Texto em estudo:

Particularmente no que se refere ao ambiente escolar, a situação é ainda pior. Entre os garotos, na faixa entre 16 e 17 anos (ou seja, no ensino médio), encontra-se um dos maiores índices do que admitem ter preconceito contra gays, lésbicas, travestis: nada menos do que 47% dos entrevistados.

E, também neste caso, a escola está longe de ser o local onde esta situação possa ser discutida e revertida. Uma pesquisa da Fundação Perseu Abramo também revelou que a maioria (59,5%) dos professores entrevistados admitiu não ter informação suficiente para lidar com a questão da homossexualidade, o que faz com que prefiram “não tratar da questão em sala”.

O resultado, também, não poderia ser outro. A recente onda de ataques homofóbicos, muitos deles feitos por jovens estudantes de classe média, trouxe a público algo há muito conhecido por LGBT’s no interior da escola. Entrevistas realizadas, pela Perseu Abramo, com 413 homossexuais ou bissexuais (com mais de 18 anos e também em todas as regiões brasileiras), revelaram a escola como um dos locais onde eles mais sofreram discriminação: 27% deles sofreram preconceito no ambiente escolar e, para 13% destes, a primeira discriminação ocorrida por causa de orientação sexual também ocorreu na escola.

O “Kit Anti-Homofobia” que, apesar de seus muitos problemas, poderia ser um instrumento para abrir este debate no interior das escolas, foi vetado por Dilma numa negociata com os setores mais conservadores do congresso, com a “bancada crist㔠à frente, para salvar um corrupto (Pallocci) e aprovar projetos que significam mais cortes para os projetos sociais.

Além disso, cabe lembrar que da mesma forma que tem se recusado a adotar políticas reais de combate à homofobia (há anos um projeto intitulado “Brasil sem homofobia” está engavetado em algum canto de Brasília), Dilma e seus aliados ainda estão dando “cobertura” aos agressores, na medida em que se recusam a votar o PLC 122, que ao criminalizar a discriminação poderia impor algum obstáculo aos homofóbicos que, também vale lembrar, elevaram o Brasil ao posto de país onde mais se mata LGBT no mundo, numa proporção de um a cada 36 horas, o que provocou a morte de cerca de 3.300 homossexuais desde 1980.

Pra começar, 10%, já! Também para combater a opressão
Conseguir 10% do PIB já para a Educação pública possibilitaria modificar a situação da Educação também para os setores oprimidos, que são os mais atingidos pelo caos atual. Conseguir acesso a creches , educação básica e universidades públicas, gratuitas e de qualidade é uma necessidade ainda mais presente para os oprimidos que são os primeiros a serem excluídos nas crises. Além disso, somente com recursos dignos é possível desenvolver programas de formação e treinamento de professores e funcionários, a publicação de materiais (livros, filmes, etc) específicos que permitam desenvolver, nas escolas, projetos educacionais e campanhas sistemáticas de denúncia e esclarecimento.

Tarefas do exercício:
[1] Segundo o texto sobre homofobia na escola, que porcentagem dos professores entrevistados admitiu não ter informação suficiente para lidar com a questão da homossexualidade?
[2] Extraia do texto sobre homofobia na escola o trecho que começa em "Além disso, cabe" e termina em "homossexuais desde 1980.".
As linhas não são necessárias para este exercício.

Extratos de dados:
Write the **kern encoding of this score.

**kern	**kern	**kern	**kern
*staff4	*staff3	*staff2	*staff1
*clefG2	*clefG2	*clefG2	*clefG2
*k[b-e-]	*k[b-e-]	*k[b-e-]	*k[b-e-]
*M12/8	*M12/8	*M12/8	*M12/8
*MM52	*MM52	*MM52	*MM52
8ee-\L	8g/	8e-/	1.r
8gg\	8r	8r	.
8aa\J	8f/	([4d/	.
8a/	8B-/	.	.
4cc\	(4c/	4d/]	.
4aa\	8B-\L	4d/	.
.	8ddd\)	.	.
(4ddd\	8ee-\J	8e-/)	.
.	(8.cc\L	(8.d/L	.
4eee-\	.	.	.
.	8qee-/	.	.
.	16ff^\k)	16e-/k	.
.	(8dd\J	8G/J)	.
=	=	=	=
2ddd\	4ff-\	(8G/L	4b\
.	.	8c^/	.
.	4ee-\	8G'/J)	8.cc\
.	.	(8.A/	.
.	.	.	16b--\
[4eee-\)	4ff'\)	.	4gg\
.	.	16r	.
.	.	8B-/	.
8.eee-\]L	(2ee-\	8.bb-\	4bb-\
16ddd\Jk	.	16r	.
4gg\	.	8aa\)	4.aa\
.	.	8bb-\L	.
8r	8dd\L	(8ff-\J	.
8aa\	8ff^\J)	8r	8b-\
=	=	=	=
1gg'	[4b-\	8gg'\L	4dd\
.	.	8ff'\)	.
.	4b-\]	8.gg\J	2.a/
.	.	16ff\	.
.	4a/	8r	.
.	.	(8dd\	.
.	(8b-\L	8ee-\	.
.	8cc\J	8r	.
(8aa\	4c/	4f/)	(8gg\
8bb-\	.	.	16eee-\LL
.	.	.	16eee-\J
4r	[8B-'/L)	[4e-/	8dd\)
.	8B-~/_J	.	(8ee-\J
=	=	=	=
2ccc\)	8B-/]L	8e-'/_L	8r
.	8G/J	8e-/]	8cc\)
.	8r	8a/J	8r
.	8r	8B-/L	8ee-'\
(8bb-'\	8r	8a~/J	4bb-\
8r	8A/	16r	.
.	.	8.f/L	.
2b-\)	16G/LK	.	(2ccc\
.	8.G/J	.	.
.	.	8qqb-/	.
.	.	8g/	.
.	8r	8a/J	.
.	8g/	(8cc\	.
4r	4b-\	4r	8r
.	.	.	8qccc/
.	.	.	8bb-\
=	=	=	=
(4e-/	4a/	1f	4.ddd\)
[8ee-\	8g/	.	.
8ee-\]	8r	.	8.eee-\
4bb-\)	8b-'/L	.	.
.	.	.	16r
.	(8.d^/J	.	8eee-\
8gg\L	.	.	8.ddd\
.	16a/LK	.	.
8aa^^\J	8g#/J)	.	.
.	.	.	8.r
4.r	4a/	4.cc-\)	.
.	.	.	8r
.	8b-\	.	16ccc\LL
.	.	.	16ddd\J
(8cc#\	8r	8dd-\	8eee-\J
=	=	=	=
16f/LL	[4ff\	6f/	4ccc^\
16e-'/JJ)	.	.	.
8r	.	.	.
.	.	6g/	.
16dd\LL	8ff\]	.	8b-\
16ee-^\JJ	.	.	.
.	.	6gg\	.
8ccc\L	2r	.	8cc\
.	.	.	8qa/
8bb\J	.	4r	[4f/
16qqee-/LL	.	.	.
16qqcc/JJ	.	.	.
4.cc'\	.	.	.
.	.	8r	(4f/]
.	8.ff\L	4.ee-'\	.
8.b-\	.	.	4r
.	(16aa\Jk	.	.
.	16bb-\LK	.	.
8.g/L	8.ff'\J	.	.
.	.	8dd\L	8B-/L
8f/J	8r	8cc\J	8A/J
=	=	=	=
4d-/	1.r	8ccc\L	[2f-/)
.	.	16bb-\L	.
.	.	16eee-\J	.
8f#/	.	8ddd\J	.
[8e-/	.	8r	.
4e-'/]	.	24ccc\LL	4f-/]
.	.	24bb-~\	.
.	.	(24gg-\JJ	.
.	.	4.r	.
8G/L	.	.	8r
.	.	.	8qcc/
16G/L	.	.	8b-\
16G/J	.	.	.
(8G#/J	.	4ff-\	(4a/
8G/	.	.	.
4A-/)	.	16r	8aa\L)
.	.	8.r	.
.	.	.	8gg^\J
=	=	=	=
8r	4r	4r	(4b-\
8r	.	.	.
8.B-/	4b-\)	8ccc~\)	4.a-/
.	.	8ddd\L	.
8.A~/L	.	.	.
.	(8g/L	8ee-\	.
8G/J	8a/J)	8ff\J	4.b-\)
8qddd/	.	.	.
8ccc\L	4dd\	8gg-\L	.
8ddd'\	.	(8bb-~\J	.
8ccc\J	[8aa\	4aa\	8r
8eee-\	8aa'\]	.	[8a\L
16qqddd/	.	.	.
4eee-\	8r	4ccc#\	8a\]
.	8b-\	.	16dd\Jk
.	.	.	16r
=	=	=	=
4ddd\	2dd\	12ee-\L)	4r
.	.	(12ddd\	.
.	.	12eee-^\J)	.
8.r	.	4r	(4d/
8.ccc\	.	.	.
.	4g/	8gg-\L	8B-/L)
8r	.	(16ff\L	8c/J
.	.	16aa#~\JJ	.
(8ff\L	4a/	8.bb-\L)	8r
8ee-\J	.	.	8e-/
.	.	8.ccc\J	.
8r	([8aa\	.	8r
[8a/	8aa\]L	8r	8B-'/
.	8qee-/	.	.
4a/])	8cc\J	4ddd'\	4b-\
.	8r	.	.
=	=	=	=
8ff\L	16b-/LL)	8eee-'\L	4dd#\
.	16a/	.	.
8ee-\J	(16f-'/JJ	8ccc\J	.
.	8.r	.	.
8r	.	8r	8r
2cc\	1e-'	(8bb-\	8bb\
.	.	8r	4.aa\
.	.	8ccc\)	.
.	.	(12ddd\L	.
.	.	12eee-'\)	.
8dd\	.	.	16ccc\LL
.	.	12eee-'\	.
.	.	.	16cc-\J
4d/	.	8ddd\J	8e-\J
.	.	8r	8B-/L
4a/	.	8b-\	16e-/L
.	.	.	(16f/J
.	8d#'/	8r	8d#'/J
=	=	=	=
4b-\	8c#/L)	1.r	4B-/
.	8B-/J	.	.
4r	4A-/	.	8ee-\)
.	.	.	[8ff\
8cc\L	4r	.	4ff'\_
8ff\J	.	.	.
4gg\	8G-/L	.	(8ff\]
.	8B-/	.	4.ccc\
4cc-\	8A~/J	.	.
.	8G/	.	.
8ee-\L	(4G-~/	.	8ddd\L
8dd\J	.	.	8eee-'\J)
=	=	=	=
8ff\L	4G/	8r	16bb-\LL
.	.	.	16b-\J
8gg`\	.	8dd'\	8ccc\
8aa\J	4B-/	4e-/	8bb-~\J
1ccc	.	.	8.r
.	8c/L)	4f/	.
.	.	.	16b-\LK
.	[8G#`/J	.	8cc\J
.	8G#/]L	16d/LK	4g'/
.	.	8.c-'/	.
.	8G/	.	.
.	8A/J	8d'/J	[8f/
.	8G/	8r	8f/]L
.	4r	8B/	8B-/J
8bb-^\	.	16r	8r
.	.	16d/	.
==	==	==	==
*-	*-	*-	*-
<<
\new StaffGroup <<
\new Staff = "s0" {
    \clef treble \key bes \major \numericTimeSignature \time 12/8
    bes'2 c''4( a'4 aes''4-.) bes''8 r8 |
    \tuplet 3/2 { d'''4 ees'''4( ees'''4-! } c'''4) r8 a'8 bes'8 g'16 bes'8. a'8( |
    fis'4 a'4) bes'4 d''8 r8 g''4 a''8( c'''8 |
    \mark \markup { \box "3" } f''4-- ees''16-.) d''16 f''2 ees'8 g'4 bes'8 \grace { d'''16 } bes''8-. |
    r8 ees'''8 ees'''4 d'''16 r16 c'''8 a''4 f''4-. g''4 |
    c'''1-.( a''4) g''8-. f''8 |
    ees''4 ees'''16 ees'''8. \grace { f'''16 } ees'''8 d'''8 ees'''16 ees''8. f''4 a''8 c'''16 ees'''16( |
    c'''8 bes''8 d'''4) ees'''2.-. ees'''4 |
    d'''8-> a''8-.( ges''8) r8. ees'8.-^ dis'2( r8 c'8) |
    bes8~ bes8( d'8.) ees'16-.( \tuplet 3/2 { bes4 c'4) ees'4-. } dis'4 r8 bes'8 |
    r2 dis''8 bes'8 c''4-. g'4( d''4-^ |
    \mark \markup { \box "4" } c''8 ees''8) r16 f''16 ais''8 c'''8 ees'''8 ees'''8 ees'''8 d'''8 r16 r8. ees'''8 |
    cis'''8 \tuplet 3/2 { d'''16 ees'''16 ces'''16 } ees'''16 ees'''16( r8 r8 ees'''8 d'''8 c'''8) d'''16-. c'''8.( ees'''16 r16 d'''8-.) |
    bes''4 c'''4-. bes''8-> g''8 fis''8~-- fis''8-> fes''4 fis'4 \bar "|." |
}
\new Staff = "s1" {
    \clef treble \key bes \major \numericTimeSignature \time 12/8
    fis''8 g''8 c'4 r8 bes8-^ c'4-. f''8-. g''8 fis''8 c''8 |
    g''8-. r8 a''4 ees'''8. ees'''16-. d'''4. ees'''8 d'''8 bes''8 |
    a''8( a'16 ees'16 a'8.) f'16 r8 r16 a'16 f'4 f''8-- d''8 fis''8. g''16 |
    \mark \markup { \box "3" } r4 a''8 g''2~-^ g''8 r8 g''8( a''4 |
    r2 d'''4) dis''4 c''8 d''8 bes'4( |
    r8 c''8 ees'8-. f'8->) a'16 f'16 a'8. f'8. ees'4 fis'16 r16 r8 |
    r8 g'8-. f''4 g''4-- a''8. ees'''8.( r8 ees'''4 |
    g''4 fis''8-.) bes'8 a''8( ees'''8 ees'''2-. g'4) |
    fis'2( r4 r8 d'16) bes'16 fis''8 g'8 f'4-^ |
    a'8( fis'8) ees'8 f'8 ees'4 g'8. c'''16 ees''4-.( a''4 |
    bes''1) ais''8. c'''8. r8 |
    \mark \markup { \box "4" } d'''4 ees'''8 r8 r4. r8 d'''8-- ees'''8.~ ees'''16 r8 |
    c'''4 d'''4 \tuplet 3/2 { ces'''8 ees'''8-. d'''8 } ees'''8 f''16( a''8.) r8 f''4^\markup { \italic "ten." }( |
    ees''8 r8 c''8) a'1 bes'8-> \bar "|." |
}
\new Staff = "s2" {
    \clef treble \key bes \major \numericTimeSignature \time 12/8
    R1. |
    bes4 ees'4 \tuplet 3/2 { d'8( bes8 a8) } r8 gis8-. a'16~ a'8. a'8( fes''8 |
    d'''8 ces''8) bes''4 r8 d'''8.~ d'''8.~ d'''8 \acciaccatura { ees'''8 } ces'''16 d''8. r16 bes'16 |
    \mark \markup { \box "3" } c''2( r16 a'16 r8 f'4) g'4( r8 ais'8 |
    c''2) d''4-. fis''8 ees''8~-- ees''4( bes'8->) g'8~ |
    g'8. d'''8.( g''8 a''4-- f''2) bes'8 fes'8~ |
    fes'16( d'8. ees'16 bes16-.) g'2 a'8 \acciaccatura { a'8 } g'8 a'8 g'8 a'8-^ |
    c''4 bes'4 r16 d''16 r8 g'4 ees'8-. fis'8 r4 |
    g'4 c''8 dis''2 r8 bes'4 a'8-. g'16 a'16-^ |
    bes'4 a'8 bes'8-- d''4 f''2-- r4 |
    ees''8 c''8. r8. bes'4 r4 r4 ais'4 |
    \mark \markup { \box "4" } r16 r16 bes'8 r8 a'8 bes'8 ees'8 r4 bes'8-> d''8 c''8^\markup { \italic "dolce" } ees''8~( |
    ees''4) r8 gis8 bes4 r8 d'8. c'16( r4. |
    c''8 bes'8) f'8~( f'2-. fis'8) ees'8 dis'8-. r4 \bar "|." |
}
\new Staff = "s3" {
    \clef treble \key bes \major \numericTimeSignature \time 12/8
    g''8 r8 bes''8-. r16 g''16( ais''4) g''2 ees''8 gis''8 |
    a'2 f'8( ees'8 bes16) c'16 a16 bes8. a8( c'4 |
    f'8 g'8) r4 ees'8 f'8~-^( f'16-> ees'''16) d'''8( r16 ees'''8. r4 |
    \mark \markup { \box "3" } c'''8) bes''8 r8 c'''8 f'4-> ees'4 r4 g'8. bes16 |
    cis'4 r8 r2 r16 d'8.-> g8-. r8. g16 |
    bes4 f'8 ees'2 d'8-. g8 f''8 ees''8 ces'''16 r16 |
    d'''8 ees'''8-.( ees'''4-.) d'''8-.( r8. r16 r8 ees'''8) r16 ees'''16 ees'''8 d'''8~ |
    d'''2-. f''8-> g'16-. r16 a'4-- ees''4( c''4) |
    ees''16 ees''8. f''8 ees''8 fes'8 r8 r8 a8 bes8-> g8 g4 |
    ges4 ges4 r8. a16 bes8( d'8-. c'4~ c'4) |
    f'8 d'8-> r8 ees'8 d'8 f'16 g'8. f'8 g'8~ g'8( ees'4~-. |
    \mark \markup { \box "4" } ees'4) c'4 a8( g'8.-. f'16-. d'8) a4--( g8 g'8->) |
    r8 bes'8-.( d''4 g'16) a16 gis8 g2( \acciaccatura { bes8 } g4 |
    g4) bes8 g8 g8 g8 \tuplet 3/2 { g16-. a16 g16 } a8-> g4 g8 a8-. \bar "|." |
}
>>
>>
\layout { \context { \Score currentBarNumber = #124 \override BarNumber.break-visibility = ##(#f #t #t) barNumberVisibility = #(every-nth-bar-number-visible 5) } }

Respostas por tarefa:
[1] 59,5% dos professores entrevistados.

[2]
Além disso, cabe lembrar que da mesma forma que tem se recusado a adotar políticas reais de combate à homofobia (há anos um projeto intitulado “Brasil sem homofobia” está engavetado em algum canto de Brasília), Dilma e seus aliados ainda estão dando “cobertura” aos agressores, na medida em que se recusam a votar o PLC 122, que ao criminalizar a discriminação poderia impor algum obstáculo aos homofóbicos que, também vale lembrar, elevaram o Brasil ao posto de país onde mais se mata LGBT no mundo, numa proporção de um a cada 36 horas, o que provocou a morte de cerca de 3.300 homossexuais desde 1980.